> Task to carry out
For the entries below, the result should be an exact transcription of the lines from the one with "left ear: (1669, 406)" up to and including the one with "nose: (1499, 397)", and only those.

> Supplied material
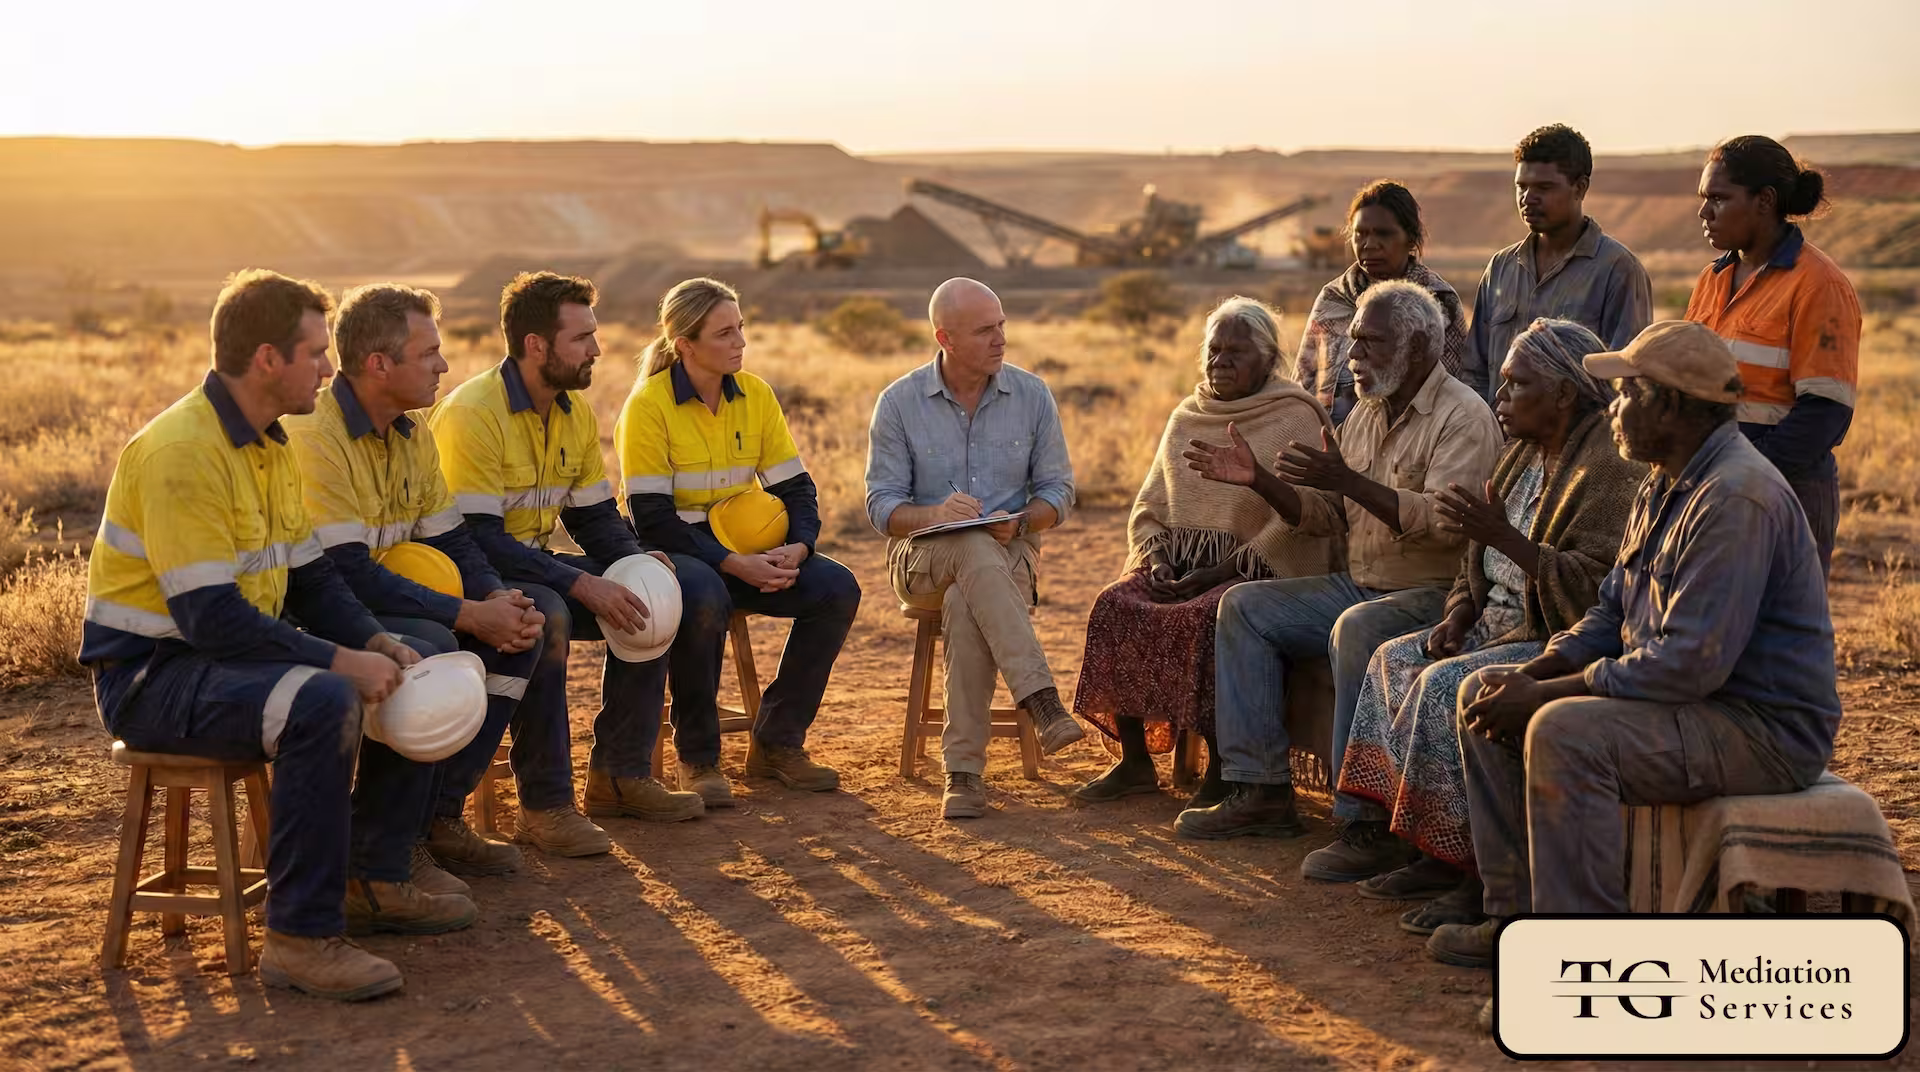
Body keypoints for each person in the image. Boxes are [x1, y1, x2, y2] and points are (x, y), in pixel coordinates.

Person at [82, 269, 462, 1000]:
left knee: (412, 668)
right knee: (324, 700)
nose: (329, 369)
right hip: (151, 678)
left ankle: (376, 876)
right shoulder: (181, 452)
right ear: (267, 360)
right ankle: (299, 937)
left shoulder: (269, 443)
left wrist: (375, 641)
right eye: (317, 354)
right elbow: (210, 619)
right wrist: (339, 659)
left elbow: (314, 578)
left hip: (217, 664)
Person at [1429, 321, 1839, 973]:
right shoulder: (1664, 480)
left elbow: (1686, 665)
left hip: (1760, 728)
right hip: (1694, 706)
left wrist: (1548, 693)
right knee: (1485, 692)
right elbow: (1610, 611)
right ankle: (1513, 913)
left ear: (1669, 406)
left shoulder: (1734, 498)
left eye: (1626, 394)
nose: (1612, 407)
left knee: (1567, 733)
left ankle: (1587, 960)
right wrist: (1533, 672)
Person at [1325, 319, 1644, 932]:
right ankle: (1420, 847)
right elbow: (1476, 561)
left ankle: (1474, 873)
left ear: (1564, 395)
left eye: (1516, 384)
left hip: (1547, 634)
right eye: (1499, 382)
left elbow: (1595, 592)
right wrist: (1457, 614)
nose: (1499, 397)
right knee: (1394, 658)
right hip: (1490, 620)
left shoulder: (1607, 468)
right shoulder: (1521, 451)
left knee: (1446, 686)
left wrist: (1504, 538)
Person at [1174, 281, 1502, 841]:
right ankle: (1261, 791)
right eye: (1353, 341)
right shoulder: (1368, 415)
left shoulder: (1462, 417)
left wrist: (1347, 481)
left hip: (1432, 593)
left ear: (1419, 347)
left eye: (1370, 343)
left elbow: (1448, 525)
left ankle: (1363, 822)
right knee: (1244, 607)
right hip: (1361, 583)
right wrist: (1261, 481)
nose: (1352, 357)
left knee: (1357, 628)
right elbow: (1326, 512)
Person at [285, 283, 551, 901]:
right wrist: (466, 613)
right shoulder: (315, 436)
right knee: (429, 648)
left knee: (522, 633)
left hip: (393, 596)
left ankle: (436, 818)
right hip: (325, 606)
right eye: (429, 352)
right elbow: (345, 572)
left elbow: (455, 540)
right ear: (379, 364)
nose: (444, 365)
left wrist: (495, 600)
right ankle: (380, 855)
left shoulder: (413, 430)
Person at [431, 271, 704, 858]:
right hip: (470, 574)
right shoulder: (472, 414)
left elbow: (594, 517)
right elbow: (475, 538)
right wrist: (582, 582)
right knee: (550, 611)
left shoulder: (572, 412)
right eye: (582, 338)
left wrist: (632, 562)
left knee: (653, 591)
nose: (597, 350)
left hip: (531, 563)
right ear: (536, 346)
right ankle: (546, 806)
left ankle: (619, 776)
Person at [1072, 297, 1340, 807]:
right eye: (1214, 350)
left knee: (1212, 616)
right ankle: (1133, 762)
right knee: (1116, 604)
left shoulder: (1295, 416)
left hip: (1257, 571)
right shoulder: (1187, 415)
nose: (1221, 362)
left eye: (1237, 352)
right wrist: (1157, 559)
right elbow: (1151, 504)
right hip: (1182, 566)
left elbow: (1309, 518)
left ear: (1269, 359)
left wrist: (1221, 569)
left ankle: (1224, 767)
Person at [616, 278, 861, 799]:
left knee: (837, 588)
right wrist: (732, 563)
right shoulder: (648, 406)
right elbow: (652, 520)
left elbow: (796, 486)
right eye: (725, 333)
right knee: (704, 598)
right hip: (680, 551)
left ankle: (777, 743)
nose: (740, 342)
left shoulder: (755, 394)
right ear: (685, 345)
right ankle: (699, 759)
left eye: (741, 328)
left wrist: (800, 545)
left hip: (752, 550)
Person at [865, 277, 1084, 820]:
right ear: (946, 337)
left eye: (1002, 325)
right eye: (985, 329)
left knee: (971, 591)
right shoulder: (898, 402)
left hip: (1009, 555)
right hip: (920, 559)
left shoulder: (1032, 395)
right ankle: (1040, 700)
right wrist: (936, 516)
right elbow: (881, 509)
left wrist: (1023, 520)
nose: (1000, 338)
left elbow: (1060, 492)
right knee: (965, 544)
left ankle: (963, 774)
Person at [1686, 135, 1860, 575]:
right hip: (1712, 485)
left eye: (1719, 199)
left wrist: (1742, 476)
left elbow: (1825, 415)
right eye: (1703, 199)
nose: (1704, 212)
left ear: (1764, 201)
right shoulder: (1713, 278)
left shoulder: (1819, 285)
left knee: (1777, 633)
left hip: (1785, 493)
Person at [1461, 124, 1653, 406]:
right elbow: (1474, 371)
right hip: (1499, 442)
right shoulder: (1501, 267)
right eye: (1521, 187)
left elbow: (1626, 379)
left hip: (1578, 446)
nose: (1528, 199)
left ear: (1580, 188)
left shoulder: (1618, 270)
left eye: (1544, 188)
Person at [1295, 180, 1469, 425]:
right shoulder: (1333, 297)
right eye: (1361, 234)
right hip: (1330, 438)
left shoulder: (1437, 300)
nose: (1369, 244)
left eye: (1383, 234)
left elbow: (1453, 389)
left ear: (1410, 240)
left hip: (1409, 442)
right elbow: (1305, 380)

...

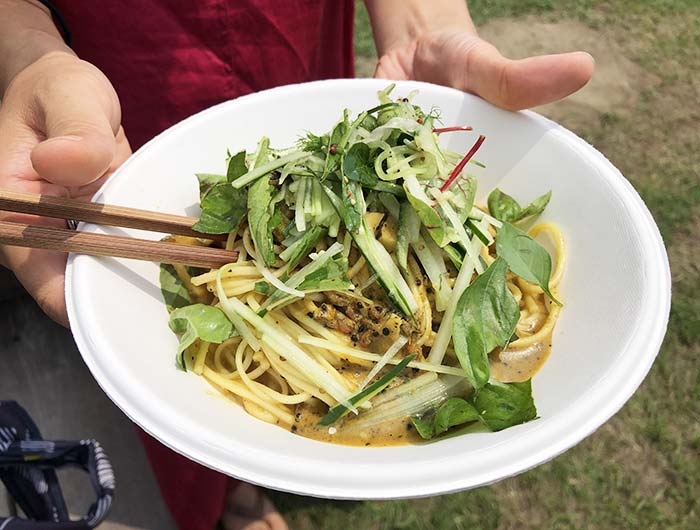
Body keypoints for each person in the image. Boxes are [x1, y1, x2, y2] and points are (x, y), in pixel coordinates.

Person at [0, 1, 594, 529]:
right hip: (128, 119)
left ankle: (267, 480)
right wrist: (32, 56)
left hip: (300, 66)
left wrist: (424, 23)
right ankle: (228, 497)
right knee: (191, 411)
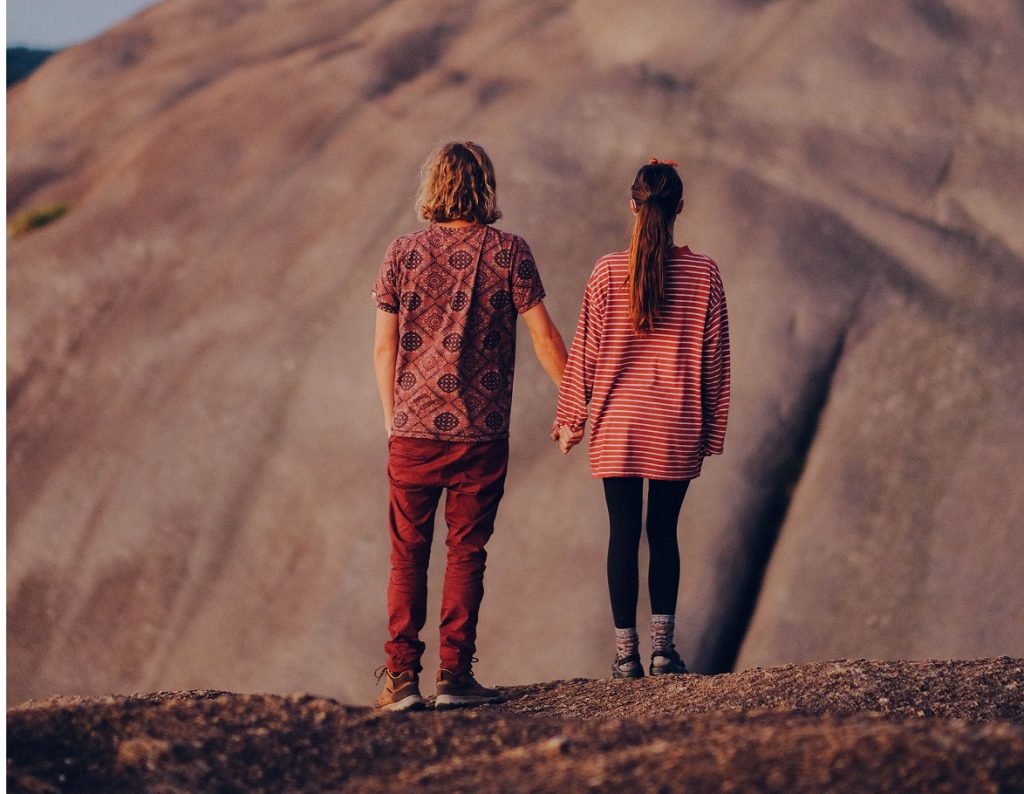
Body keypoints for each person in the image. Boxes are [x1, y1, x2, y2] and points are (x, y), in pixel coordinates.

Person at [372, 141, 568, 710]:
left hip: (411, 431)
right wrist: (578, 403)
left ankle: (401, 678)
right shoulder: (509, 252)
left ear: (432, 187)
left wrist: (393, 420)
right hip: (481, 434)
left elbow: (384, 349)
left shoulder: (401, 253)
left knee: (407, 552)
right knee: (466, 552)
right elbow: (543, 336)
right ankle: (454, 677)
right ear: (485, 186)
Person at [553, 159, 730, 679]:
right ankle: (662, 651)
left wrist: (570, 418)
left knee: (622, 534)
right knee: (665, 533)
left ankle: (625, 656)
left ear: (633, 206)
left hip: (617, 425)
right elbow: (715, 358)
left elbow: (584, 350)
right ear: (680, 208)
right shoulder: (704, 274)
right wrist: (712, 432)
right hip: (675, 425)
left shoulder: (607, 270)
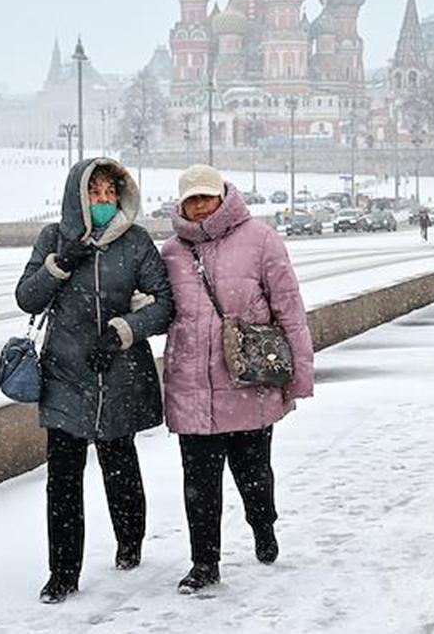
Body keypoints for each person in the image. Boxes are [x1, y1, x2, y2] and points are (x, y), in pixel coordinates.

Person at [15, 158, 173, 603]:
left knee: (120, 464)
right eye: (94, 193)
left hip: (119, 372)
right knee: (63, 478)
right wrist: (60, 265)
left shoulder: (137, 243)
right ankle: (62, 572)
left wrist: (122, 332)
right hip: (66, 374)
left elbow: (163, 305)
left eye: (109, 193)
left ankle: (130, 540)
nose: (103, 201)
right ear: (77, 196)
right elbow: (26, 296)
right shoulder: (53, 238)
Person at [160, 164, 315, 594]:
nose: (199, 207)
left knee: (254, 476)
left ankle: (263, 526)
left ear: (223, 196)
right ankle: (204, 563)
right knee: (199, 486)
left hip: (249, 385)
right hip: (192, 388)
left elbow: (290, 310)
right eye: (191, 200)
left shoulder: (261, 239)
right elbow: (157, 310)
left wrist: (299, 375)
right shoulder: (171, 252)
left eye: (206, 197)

---

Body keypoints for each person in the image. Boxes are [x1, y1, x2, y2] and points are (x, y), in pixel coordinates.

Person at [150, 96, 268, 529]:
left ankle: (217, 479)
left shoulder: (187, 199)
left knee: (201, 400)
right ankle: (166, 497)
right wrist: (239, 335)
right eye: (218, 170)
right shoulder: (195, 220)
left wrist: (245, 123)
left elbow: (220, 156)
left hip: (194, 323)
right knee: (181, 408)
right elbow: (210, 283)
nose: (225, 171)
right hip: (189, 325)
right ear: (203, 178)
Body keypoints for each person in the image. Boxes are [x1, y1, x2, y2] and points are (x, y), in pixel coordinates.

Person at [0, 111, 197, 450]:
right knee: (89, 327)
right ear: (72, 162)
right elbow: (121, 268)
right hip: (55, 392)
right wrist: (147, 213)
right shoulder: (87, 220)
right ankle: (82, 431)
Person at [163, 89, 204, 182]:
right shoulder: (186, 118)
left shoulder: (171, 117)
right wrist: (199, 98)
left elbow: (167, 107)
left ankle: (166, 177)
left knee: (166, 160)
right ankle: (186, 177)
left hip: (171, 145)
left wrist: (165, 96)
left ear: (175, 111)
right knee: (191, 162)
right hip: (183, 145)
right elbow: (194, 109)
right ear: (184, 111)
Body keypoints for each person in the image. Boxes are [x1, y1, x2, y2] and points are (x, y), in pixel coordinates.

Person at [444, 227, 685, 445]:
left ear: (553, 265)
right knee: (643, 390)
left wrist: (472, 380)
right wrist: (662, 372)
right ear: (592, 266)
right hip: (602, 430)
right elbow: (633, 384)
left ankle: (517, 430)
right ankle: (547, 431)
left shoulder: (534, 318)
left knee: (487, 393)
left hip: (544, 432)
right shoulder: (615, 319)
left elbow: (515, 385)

> Answer to this problem
left ear: (1669, 406)
left shoulder: (1734, 498)
left eye: (1626, 394)
nose: (1612, 407)
left knee: (1567, 733)
left ankle: (1587, 960)
right wrist: (1533, 672)
Person at [1325, 319, 1644, 932]:
right ankle: (1420, 847)
right elbow: (1476, 561)
left ankle: (1474, 873)
left ear: (1564, 395)
left eye: (1516, 384)
left hip: (1547, 634)
right eye: (1499, 382)
left elbow: (1595, 592)
right wrist: (1457, 614)
nose: (1499, 397)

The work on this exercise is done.